**Text excerpt**
We are all Indigenous to Mother Earth
Born in a small hospital in the northeastern California county of Modoc, I was destined to be an orphan for a short period of time.
My parents were Wauseka Brown and Julia Ann Forrest, citizens of the Ajumawi-Atsuge Nation of the Hewise, Kosealekte, Astarawi and Atwamsini Bands, and my father was also Gidutikad. My mother’s mother, Manuelita Griego, was Isleta Pueblo.
Landing in an amazing home with loving adopted parents in 1960, seven days after I was born, my life has been greatly blessed. I was raised in Alturas, California. My father and my real grandfather, my mother’s father, were close friends who worked and hunted together.
My living environment as a child was an oasis and refuge for what my life could have been had I not been adopted and protected from the multi-generational trauma of my parents, who suffered from separation of families in the boarding-school era.
Struggling with my aboriginal roots has always been a challenge regarding my genetic memories and DNA. Those dreams and visions and understanding of how to respond to what was in my soul and spirit was a real great mystery to me until I came in contact with a family of Christians who assisted me in understanding what emotional and spiritual awareness was. This awakening came to me in my late teens, and a reckoning with my responsibility as a human being to love, honor and respect others began a lifetime of public service. This included raising eight children.
Many times I responded to the discrimination of my children in the public school and other systems of coercion of the mind, soul and spirit. Harmful policies and overt and covert racism exist, and especially against the aboriginal people.
Even in the recent emergence of Black, Indigenous and people of color, and recognition of atrocities committed against people who are different, it is still hard for the dominant government and populations to admit “America’s family secret,” which is the active domestic terrorism and genocide still being enacted on the original aborigines of “America.”
I am enrolled as a member of the Kosealekte Band of the Ajumawi-Atsuge Nation, otherwise known as the Pit River Tribe. The name Pit River comes as a derogatory name from the pits our people dug to capture big game coming to the river for a drink. We are also called the “digger” Indians, because our women dug roots for subsistence. There are currently 79 adult members in our band. This constitutes an endangered species in biological terms.

**Work to complete**
(A) Using the essay on being Indigenous to Mother Earth, answer each question:
(i) In what year did the writer arrive in an adoptive home?
(ii) Who was the writer's mother's mother, and what people did she belong to?
(iii) How many adult members does the Kosealekte Band currently have?
(B) Write the next part of the essay on being Indigenous to Mother Earth, continuing from its last sentence.
The listing after this point is separate material with no connection to the essay on being Indigenous to Mother Earth.

**Supplied information**

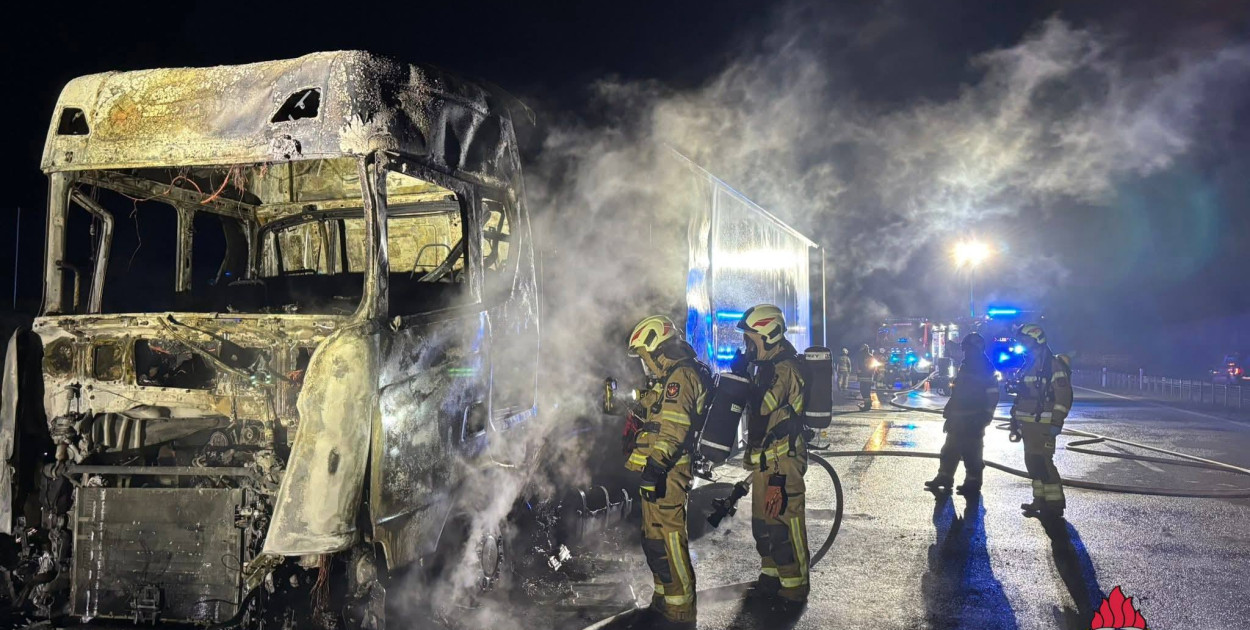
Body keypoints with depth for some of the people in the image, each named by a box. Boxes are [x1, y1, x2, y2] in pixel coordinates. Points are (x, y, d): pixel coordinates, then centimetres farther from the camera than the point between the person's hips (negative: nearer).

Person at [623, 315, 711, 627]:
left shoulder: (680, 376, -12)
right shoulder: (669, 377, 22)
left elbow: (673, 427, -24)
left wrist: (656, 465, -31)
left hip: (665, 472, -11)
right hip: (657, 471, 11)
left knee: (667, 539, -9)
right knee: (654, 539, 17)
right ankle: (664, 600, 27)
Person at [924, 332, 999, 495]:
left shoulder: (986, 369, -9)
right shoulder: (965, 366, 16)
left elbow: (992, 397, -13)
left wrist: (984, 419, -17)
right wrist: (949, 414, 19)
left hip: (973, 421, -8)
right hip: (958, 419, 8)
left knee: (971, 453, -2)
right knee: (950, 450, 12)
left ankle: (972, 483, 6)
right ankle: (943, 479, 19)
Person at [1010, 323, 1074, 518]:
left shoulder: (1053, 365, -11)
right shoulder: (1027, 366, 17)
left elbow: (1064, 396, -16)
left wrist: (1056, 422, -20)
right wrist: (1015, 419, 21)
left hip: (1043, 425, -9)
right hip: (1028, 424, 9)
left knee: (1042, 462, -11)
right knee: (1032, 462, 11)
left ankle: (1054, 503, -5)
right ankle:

**Exercise results**
(A)
(i) 1960
(ii) Manuelita Griego, who was Isleta Pueblo
(iii) 79

(B)
We are still entrenched in battle against the federal government and their attacks on our air, water, groundwater, minerals, fish, wildlife and our sacred sites. Our people, who are called “Iss” in our language, which means “the people,” are suffering chronic diseases due to the impact of removing us from a nomadic and subsistence lifestyle where we could gather, grow and live off the land and drink the water. Our river, which is called “Ah Joom,” is one of the source water systems in California that has been under “attack” since European contact and impact. The only arena we have left to fight for our people and our way of life is in the courts. Thus it is now important to hire lawyers who know how to win our water, mineral, air, sacred site and land cases for jurisdictional preferences and cultural beneficial and subsistence uses for our people.
“Healing of the nations for the hearts of the people” has been my mantra, and I believe that we are all indigenous to a part of land on the globe, and we all have our songs, stories, drumming and dancing societies. Mik Jun Ah Wee Hah Dah Chee Tih Kah Dee Dut ee (We are the children of the heart of Mother Earth).
The current land acknowledgment adopted by the city of Ashland is a necessary step in respecting the ancestors whose blood and bones we walk on, and whose prayers cover us in our time on this Earth, and for the generations coming. Hats off to Ashland leadership and the support of the community in Ashland to enact healing and reconciliation on behalf of the aboriginal and Indigenous relatives who are still here.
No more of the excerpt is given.